A Quantum Weyl Conjecture

TL;DR

This paper investigates the quantum properties of colliding plane-wave space-times, proposing a conjecture that the Coulomb part of the Weyl tensor determines their quantum traversability, with implications for understanding singularities.

Contribution

It introduces the quantum Weyl conjecture linking Weyl tensor components to quantum probe behavior in space-times with singularities.

Findings

Khan-Penrose singularity cannot be quantumly probed, similar to Schwarzschild.

Ferrari-Ibáñez singularity can be traversed by quantum fields.

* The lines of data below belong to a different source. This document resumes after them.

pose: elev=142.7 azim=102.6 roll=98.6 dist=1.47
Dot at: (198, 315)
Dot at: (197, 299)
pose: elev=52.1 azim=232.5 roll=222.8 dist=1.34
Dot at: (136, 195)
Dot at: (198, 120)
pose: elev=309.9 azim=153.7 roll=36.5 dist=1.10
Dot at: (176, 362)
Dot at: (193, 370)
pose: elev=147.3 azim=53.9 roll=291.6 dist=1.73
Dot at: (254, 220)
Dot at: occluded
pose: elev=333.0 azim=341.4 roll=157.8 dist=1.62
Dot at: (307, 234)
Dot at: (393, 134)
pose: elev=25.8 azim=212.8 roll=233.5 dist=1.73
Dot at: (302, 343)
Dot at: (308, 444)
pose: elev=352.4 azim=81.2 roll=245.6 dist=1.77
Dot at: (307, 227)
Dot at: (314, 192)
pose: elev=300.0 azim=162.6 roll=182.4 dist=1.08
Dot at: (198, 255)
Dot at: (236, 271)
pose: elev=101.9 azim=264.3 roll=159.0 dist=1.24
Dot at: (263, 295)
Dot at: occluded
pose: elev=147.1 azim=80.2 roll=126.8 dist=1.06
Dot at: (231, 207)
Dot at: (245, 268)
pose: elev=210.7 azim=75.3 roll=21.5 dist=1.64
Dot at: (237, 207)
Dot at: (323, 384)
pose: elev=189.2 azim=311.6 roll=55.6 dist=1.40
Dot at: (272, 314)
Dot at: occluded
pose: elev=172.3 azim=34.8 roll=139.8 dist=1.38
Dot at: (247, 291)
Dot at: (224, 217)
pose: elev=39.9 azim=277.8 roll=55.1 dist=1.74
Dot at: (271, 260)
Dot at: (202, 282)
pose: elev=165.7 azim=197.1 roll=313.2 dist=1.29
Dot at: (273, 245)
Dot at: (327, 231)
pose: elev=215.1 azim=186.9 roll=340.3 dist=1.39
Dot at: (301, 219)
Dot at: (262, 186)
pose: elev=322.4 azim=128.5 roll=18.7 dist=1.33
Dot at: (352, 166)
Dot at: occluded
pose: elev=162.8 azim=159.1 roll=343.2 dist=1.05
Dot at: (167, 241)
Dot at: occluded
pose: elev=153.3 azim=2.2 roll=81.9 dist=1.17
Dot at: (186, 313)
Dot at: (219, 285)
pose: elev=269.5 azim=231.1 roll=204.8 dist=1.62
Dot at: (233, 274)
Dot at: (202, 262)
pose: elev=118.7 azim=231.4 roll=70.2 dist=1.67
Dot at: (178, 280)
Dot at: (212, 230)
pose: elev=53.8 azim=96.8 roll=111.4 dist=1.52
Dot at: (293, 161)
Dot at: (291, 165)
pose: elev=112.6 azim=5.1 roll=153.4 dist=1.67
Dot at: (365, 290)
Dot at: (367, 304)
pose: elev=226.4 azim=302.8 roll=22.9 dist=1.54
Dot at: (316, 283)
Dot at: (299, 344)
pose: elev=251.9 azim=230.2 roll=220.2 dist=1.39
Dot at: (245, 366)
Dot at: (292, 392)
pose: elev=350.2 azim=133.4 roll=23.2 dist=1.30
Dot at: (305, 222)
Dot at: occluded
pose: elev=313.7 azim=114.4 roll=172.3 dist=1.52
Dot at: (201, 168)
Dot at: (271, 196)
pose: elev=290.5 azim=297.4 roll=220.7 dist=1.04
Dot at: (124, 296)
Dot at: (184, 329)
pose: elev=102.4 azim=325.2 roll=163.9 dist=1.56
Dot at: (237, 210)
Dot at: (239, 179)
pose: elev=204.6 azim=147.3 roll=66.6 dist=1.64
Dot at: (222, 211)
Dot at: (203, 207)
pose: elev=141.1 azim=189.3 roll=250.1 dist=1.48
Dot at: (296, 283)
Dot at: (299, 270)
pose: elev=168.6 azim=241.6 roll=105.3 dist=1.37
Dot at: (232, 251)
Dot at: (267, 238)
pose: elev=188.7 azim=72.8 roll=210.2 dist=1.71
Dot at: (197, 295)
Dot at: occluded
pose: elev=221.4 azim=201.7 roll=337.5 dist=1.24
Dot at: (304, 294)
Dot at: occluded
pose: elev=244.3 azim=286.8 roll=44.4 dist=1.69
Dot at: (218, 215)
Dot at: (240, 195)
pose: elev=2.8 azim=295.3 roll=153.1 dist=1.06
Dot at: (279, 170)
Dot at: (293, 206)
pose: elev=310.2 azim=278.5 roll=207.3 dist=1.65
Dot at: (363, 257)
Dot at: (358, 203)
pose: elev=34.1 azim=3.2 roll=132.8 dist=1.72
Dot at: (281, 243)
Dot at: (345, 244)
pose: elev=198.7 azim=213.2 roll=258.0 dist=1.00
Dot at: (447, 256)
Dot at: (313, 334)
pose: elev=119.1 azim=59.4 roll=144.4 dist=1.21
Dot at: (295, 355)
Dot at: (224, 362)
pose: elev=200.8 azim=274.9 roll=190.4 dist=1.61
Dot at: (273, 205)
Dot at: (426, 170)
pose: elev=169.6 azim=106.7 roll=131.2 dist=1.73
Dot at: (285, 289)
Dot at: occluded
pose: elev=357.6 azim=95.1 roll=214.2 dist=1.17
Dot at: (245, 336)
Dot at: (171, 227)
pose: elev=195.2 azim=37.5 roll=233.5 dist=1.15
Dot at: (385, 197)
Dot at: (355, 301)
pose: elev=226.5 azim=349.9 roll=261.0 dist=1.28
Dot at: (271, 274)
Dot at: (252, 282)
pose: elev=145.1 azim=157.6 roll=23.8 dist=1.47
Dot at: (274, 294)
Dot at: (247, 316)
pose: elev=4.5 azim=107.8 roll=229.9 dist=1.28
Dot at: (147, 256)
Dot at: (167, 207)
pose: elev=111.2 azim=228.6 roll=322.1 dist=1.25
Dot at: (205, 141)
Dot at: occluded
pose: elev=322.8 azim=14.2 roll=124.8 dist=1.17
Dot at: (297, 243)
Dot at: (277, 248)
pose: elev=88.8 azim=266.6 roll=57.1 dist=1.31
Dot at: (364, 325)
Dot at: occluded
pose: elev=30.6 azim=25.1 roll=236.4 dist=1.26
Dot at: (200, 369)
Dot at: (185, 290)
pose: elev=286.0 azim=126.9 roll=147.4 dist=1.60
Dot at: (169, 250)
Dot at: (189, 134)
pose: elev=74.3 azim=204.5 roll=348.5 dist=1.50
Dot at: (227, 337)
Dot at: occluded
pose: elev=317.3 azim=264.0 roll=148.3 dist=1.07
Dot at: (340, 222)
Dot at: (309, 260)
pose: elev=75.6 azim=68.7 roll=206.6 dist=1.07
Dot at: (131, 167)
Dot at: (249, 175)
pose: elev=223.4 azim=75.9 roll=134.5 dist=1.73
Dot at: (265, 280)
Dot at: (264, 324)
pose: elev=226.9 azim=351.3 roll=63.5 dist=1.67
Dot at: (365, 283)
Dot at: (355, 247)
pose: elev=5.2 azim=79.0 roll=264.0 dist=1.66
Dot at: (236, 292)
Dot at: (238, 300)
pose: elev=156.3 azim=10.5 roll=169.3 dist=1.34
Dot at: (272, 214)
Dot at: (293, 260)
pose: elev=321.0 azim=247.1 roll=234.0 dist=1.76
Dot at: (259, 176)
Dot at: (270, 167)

Proposes a backreaction scenario based on the conjecture.

Abstract

We perform a quantum probing of colliding plane-wave space-times. In particular, we consider the Khan-Penrose and the Ferrari-Ib\'a\~nez solutions, which admit a strong and a weak singularity after the two waves collide. While we find that, like Schwarzschild, for the Khan-Penrose solution the singularity cannot be probed by quantum field theory, the Ferrari-Ib\'a\~nez singularity can be traversed. Our results culminate in a quantum Weyl conjecture: The significant geometric property to classify space-times with respect to quantum probes is given by the Coulomb part of the Weyl tensor. We then use this conjecture to sketch a possible backreaction scenario for plane waves.